MATERIALS PROVIDED
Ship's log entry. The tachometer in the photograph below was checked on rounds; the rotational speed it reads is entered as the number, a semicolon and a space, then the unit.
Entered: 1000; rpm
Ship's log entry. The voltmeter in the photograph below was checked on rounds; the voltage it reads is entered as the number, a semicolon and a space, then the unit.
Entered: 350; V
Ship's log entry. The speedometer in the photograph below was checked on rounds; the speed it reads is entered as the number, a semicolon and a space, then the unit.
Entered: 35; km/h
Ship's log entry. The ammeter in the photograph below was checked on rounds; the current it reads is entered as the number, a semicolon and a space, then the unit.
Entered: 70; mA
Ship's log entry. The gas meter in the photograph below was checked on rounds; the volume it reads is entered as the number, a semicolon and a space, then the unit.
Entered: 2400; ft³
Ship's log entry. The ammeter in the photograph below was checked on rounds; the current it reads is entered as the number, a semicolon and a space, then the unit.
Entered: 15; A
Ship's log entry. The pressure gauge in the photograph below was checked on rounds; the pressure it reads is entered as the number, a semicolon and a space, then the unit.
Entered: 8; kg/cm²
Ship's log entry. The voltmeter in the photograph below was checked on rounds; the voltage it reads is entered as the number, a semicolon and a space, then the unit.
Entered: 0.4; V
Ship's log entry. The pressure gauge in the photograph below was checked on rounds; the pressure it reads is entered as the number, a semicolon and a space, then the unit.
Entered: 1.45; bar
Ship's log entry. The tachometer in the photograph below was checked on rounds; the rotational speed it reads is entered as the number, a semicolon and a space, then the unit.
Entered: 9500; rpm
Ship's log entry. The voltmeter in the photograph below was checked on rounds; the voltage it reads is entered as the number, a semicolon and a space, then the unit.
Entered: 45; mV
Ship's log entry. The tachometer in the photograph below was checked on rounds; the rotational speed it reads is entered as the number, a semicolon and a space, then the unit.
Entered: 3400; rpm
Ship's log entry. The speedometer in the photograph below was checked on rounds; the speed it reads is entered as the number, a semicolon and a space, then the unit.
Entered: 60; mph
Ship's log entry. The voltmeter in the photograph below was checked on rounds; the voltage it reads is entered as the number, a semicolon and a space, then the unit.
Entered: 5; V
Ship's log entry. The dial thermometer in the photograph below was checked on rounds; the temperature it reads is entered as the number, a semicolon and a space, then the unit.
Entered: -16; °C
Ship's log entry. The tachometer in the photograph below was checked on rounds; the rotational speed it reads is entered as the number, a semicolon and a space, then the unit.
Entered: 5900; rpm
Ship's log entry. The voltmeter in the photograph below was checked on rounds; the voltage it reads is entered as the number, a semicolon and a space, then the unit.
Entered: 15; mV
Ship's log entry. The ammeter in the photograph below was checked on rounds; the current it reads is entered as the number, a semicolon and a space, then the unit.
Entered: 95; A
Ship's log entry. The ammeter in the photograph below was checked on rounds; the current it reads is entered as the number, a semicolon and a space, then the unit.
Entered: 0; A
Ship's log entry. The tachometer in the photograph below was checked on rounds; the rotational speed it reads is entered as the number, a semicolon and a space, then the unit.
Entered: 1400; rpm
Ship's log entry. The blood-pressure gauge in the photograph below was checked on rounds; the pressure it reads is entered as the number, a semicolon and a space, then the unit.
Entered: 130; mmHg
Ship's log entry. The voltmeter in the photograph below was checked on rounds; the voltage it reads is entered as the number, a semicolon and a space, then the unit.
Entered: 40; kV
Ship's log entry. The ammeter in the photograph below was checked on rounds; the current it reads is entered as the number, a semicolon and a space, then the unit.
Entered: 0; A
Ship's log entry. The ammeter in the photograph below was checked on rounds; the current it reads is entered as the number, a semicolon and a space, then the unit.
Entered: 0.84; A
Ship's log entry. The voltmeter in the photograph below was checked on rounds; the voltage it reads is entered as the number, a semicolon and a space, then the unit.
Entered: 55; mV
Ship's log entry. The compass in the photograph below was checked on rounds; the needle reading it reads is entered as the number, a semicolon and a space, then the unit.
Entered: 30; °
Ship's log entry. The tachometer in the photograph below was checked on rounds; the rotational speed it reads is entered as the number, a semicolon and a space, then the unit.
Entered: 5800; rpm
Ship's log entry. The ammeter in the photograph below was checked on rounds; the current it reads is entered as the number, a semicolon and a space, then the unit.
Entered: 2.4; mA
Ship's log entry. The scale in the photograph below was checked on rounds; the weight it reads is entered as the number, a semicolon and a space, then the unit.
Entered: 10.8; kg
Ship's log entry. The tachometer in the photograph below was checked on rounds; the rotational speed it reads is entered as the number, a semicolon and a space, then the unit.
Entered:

EXERCISE PROMPT
Copy the data above word for word, starting at its first line and ending with the line that contains "Entered: 2400; ft³", both included.

RESULT OF THIS EXERCISE
Ship's log entry. The tachometer in the photograph below was checked on rounds; the rotational speed it reads is entered as the number, a semicolon and a space, then the unit.
Entered: 1000; rpm
Ship's log entry. The voltmeter in the photograph below was checked on rounds; the voltage it reads is entered as the number, a semicolon and a space, then the unit.
Entered: 350; V
Ship's log entry. The speedometer in the photograph below was checked on rounds; the speed it reads is entered as the number, a semicolon and a space, then the unit.
Entered: 35; km/h
Ship's log entry. The ammeter in the photograph below was checked on rounds; the current it reads is entered as the number, a semicolon and a space, then the unit.
Entered: 70; mA
Ship's log entry. The gas meter in the photograph below was checked on rounds; the volume it reads is entered as the number, a semicolon and a space, then the unit.
Entered: 2400; ft³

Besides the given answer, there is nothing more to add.